THE winter months loom ahead and the weather forecasters are already arguing as to whether we’re set for an extremely cold one or will get away with mild conditions.
However, if you are working offshore the winter weather is always going to be harsh and extreme. So is there anything you can do to get through the season in good shape and remain as healthy as possible?
Keeping your immune system in tip-top condition will help protect from picking up colds and minor infections. Make sure you get your five-a-day of fruit and vegetables.
Winter warmer puddings and pies are always tempting and especially in cold weather, but they don’t necessarily provide the vitamins and minerals required to keep us strong and healthy.
When your working environment is cold and extreme, then it’s only natural to crave carbohydrates such as pasta and yearn for the consolation of a plate piled high with hot fried foods.
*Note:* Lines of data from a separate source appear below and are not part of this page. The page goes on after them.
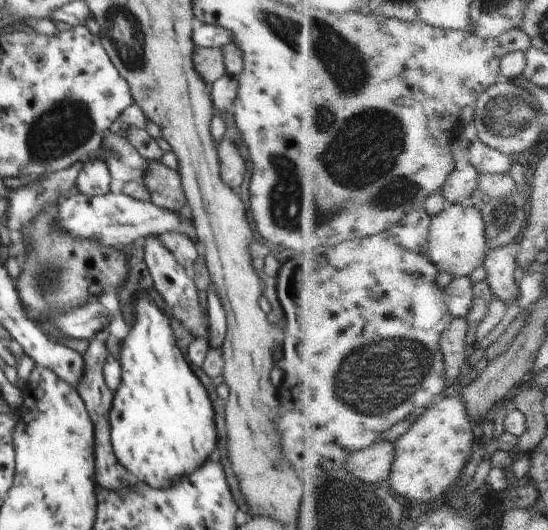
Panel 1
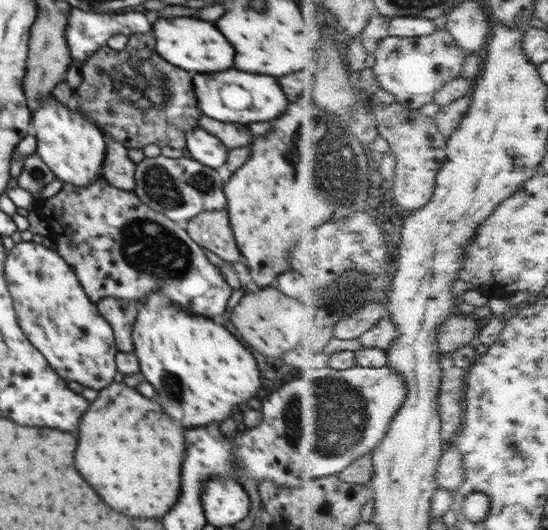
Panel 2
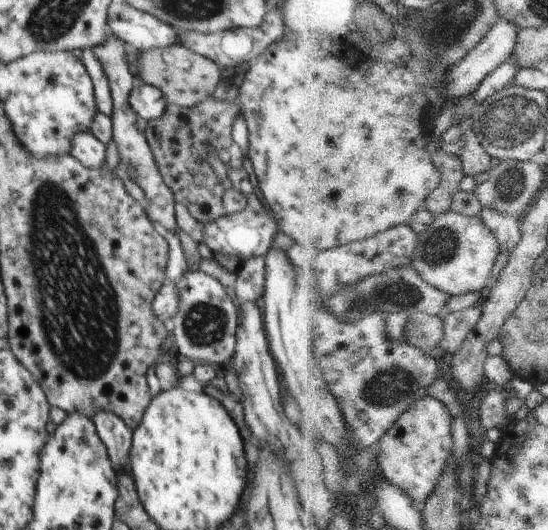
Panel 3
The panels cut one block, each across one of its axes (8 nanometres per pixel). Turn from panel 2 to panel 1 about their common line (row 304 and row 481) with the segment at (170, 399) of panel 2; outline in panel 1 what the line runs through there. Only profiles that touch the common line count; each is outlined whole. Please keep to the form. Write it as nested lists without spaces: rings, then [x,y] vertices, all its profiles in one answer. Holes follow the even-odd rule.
[[[136,296],[136,302],[134,302],[134,313],[136,313],[136,320],[134,326],[129,330],[128,336],[122,340],[121,357],[120,364],[122,369],[122,381],[115,392],[115,397],[113,398],[111,413],[109,414],[110,421],[110,438],[113,444],[113,449],[115,455],[118,457],[122,466],[126,467],[138,480],[138,483],[144,484],[148,487],[152,487],[160,490],[168,490],[172,488],[174,484],[178,483],[179,480],[185,475],[192,475],[195,470],[198,470],[206,460],[210,458],[210,454],[214,452],[216,446],[216,440],[220,442],[220,437],[216,438],[216,426],[214,426],[214,410],[212,410],[213,402],[210,401],[208,397],[208,391],[202,385],[202,382],[196,377],[194,372],[190,369],[188,362],[184,360],[184,356],[180,349],[176,345],[176,339],[174,337],[172,328],[170,327],[171,317],[163,314],[155,304],[150,304],[150,302],[140,296]]]

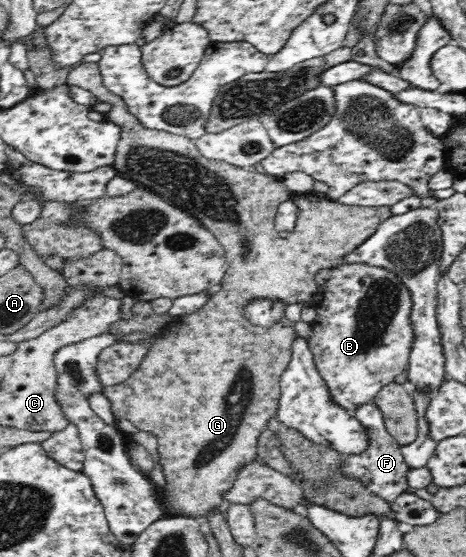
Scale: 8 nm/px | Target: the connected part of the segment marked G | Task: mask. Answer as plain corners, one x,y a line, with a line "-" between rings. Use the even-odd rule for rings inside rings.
85,62
81,66
78,66
69,72
67,76
67,85
69,87
79,86
79,88
87,90
93,94
98,102
108,102
112,104
110,111
104,114
105,121
113,122
121,127
121,138
116,148
115,163
113,167
117,169
119,176
131,179
138,186
148,189
152,193
158,194
163,200
168,203
172,203
176,207
183,209
187,214
195,217
203,226
207,227
214,235
215,238
224,246
228,267
224,277
222,278
221,290
217,294
213,295
212,298
207,301
205,306
201,306
197,312
189,314
189,316
174,318
171,321
170,327
162,332
159,337
156,338
155,342
151,344
151,348
145,354
145,358
141,360
139,368
135,370
133,374
127,380
117,384
115,386
107,386
103,388
104,395
111,402
111,411
115,418
126,418
129,422
132,422
139,430
153,433
157,438
157,448
159,453
159,464
163,469
164,476
166,478
166,484
164,486
164,500
167,505
167,516
171,517
187,517
191,519
200,520
201,525
205,526
206,515
212,509
219,509
219,511
225,512
227,510
227,501
223,494
233,486
235,478
237,478
237,470
243,468
245,464
253,462
256,458
257,452
257,440
263,430
266,429
268,420
272,416
276,416
277,406
279,406
279,396
281,396
281,389
279,389
279,382
281,373
288,367
291,360
291,346
293,346
293,340
297,338
295,333
294,323
286,318
279,320
277,324
273,326
255,326
248,321
248,318
243,314
243,307
251,300
279,300
285,304
299,303
302,304
305,301
313,302
316,299
318,286
315,283
315,274
323,268
335,268
343,264
343,256
353,252
359,244
363,244
367,238
377,230
377,226
387,220
392,214
390,211
391,206
357,206
341,204
337,200
329,200
323,196
318,202
310,202
304,194
297,194
296,192
291,193
285,184
274,177
270,177
266,174
261,174
258,171
250,172
247,168
241,168
240,166
231,165
222,161
211,161
204,158
200,153
196,145
196,141
192,138
187,138
183,135
171,134
164,130
153,130
148,129
136,119
135,116
129,113
127,104
119,96
112,94
105,87
102,82
101,73
99,72
99,65
95,62
-
287,199
293,199
295,205
299,207
299,214
296,220
295,228
289,234
289,238
281,238
279,231
274,227
274,218
276,216
276,210
279,204
285,202

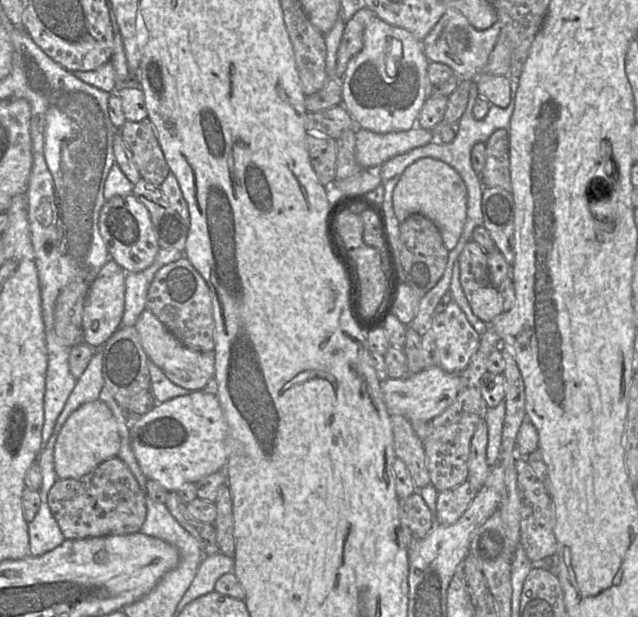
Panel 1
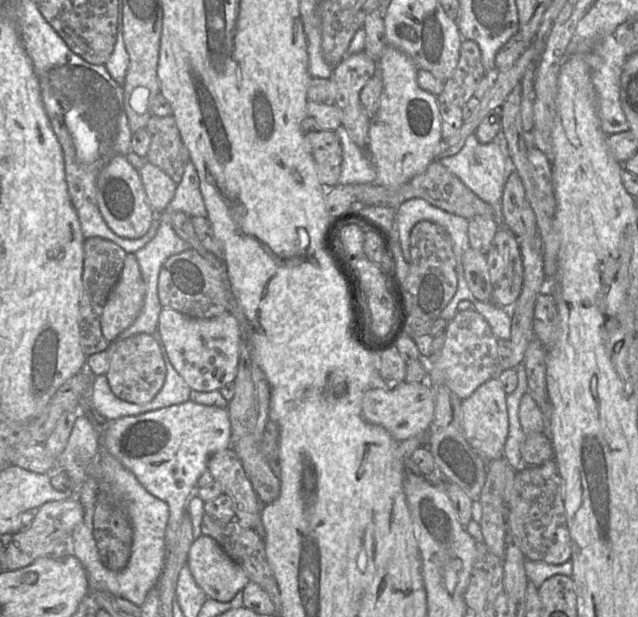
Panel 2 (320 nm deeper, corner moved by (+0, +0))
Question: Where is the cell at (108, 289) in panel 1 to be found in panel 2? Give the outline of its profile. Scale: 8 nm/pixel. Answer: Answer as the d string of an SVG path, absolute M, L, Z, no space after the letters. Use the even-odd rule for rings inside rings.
M127 253L120 277L112 288L101 315L101 331L113 342L138 317L143 307L145 283L134 254Z

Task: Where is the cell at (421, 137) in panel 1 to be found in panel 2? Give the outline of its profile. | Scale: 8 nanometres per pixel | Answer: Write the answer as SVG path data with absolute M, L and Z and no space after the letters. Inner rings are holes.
M340 125L335 133L342 148L342 165L338 184L374 183L377 173L368 154L357 146L343 125Z

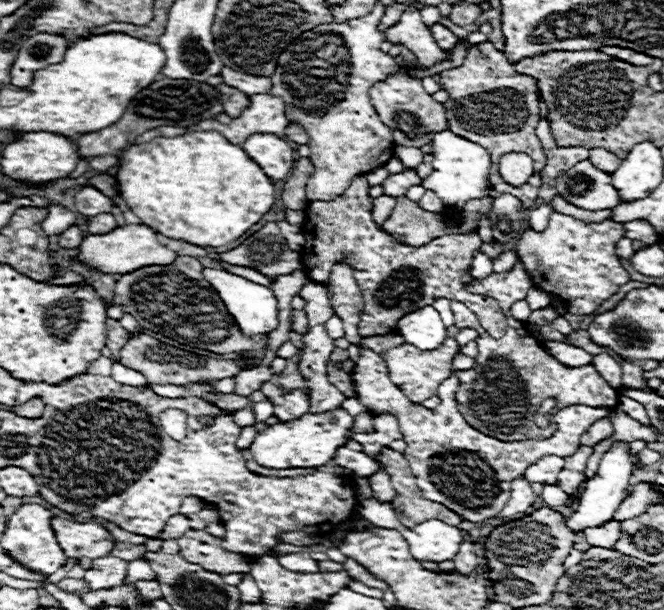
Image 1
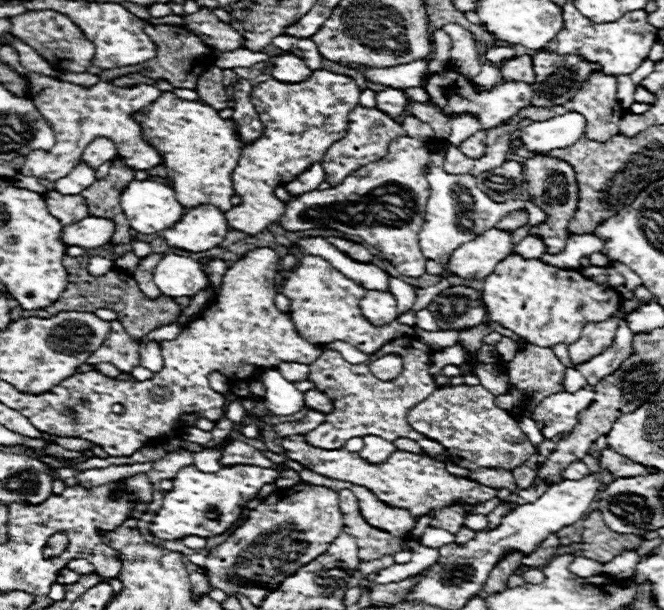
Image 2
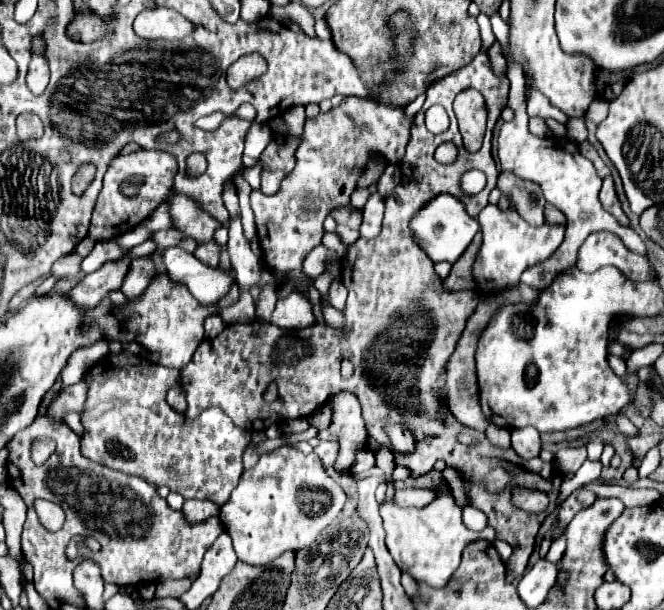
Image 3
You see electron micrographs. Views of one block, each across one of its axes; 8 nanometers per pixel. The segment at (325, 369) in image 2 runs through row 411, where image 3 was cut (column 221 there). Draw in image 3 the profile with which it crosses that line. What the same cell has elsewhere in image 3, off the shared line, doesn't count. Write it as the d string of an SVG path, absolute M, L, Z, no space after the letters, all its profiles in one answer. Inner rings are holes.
M478 54L468 68L460 68L460 72L454 72L452 76L444 76L444 80L432 84L432 88L428 88L426 94L428 94L428 100L424 102L422 110L416 114L416 122L414 122L416 126L412 126L412 132L410 132L412 138L408 142L406 158L402 162L402 168L406 168L406 170L402 170L402 186L396 188L396 196L400 198L400 202L396 202L392 196L388 196L386 198L386 212L384 212L384 222L382 222L380 236L374 238L374 240L356 240L350 246L348 256L342 258L342 282L348 288L348 306L344 310L344 314L346 314L344 334L338 334L336 330L322 330L320 324L314 324L314 326L304 328L304 330L284 330L284 328L278 328L278 326L274 326L270 322L230 324L220 336L206 338L198 346L198 350L194 352L194 358L190 360L190 364L186 368L182 368L180 384L182 384L184 394L186 394L186 400L188 400L188 410L186 410L186 416L188 418L196 418L196 416L200 416L202 410L206 410L210 406L218 406L218 408L222 408L232 418L232 422L236 426L246 428L246 430L252 430L252 422L254 420L268 420L268 424L272 424L272 422L282 422L282 416L286 420L286 418L292 418L292 416L312 414L316 408L320 408L328 400L328 396L334 396L336 392L344 390L344 380L340 378L340 362L342 360L352 360L352 364L354 364L354 376L348 380L348 390L358 396L358 400L360 400L360 404L364 408L366 428L368 428L368 434L372 438L376 438L382 446L388 446L394 452L394 448L390 446L388 436L384 434L384 426L388 426L392 422L402 422L404 420L404 414L412 414L412 420L404 420L404 424L408 424L414 430L414 434L418 438L418 446L416 446L416 450L412 454L406 454L406 456L400 456L398 452L394 452L398 466L408 466L412 470L412 474L418 476L418 474L424 474L424 472L432 470L436 460L444 460L450 468L456 468L458 472L464 472L466 476L472 476L472 482L470 482L472 488L468 488L468 492L466 492L470 504L474 508L480 508L488 516L488 526L494 528L496 540L504 540L504 542L508 542L514 548L510 560L506 562L506 566L508 566L506 580L508 580L508 584L512 584L526 570L528 558L534 552L536 534L538 534L542 522L546 520L546 515L528 514L528 512L522 512L516 506L512 506L511 490L517 484L548 494L550 498L548 510L553 512L557 508L558 492L564 478L561 474L557 473L556 490L554 482L555 473L551 464L544 464L540 458L534 458L532 462L526 462L524 464L524 470L526 472L514 472L514 474L510 474L514 478L511 478L510 483L504 488L504 492L500 492L500 496L492 496L492 492L484 492L484 488L480 488L480 484L476 484L476 480L484 480L484 476L488 476L488 472L492 472L492 468L500 466L502 454L494 446L490 446L488 440L476 440L474 444L464 444L460 440L460 436L462 434L474 436L474 432L470 428L462 426L448 410L444 410L444 404L438 400L438 394L444 394L444 382L442 382L440 376L442 376L442 372L446 368L446 362L448 362L450 354L456 348L456 342L458 342L458 338L460 338L460 334L464 330L466 320L476 310L478 296L476 296L474 290L462 290L462 292L448 292L448 290L444 290L442 284L440 284L440 278L436 278L436 274L434 274L432 260L414 242L412 232L408 230L408 220L416 212L416 208L420 208L422 204L426 204L436 194L442 194L442 192L448 192L448 194L454 194L454 196L464 194L462 188L460 188L460 178L462 178L464 172L474 170L474 168L476 170L482 170L486 174L486 188L482 192L474 194L474 196L466 196L466 210L468 210L470 216L476 218L480 214L480 210L488 204L488 194L496 186L496 180L498 180L496 162L492 158L492 130L494 130L494 124L498 122L502 110L506 108L506 102L508 102L508 82L506 80L498 80L492 74L490 60L488 60L486 54ZM466 88L478 90L484 96L484 100L486 100L486 108L488 108L488 130L486 130L484 144L474 154L468 152L466 148L458 148L456 162L452 162L452 164L440 164L434 158L434 150L442 142L446 142L446 140L452 142L452 118L454 118L452 102L454 102L456 94L462 92L462 90L466 90ZM434 104L444 106L446 112L448 112L448 116L450 116L450 128L444 134L440 134L440 136L428 132L428 128L424 124L424 112L430 106L434 106ZM410 172L412 172L412 178L410 178ZM432 316L440 316L440 320L444 320L444 324L448 324L448 328L456 328L456 340L448 340L448 336L444 336L444 344L440 344L440 328L436 328L436 324L432 324ZM254 330L262 330L262 336L258 332L254 332ZM308 376L316 376L316 384L312 384L308 380ZM302 378L306 378L306 380L302 380ZM272 380L278 384L280 400L268 404L268 402L262 400L262 394L264 394L266 386Z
But there is also plenty of warmth and comfort in a tasty stew made with fresh winter vegetables accompanied by some wholemeal bread. Options that are available offshore. Make sure you are getting enough milk and dairy products in your diet. These days we try to avoid foods that are very fatty so you might prefer to drink semi-skimmed milk and eat lower fat cheeses and yoghurts.
Dairy products are rich in proteins and calcium which help keep your bones strong which is always a bonus when you do a strenuous job.
Of course, we often tend to put on weight during the winter partly due to the urge to stay at home in the warm, partly due to comfort eating when the weather is cold and of course over indulging ourselves at Christmas.
After enduring offshore chills, when you are back onshore you may well feel like staying in the warmth and comfort of your home.
However, why not try some new winter activities like a brisk walk? Maybe curling or cross country ski-ing could turn out to be your new sport of choice.
Exercise can be invigorating and will not only boost your immune system but help you maintain a healthy weight. If you are a keen runner then winter shouldn’t stop you – wear plenty of light layers and try running leggings instead of shorts.
Seasonal flu can come on very suddenly and make you feel really poorly with symptoms including not only a cough and sore throat but chills, headaches, aching muscles and fever. Over the next few months make sure you have your annual flu jab so you can avoid one of winter’s least pleasant aspects.
Each year, 600,000 to 1million people in the UK catch norovirus (the winter vomiting bug). Although for healthy adults, norovirus is not generally dangerous, it is still to be avoided.
If you contract norovirus, make sure you drink plenty of fluids to avoid dehydration and make sure you wash your hands thoroughly so that you don’t pass it on. Norovirus is passed through contact with an infected person, hence the need for hygiene.
During winter months, some people feel the effects of the “winter blues” which is a milder form of Seasonal Affective Disorder. Feeling low in winter can be helped by simple things such as keeping active, getting outside and taking advantage of what light there is, keeping warm, socialising with friends and family, and if necessary using a lightbox and/or dawn simulator.
For more information on Seasonal Affective Disorder (SAD) see www.sada.org.uk.
Look after your skin so that it doesn’t get dry and chapped. You should use a body moisturiser and a good lotion to help protect your skin from wind and cold.
Don’t forget your lips can also get cracked and sore so use a lip balm.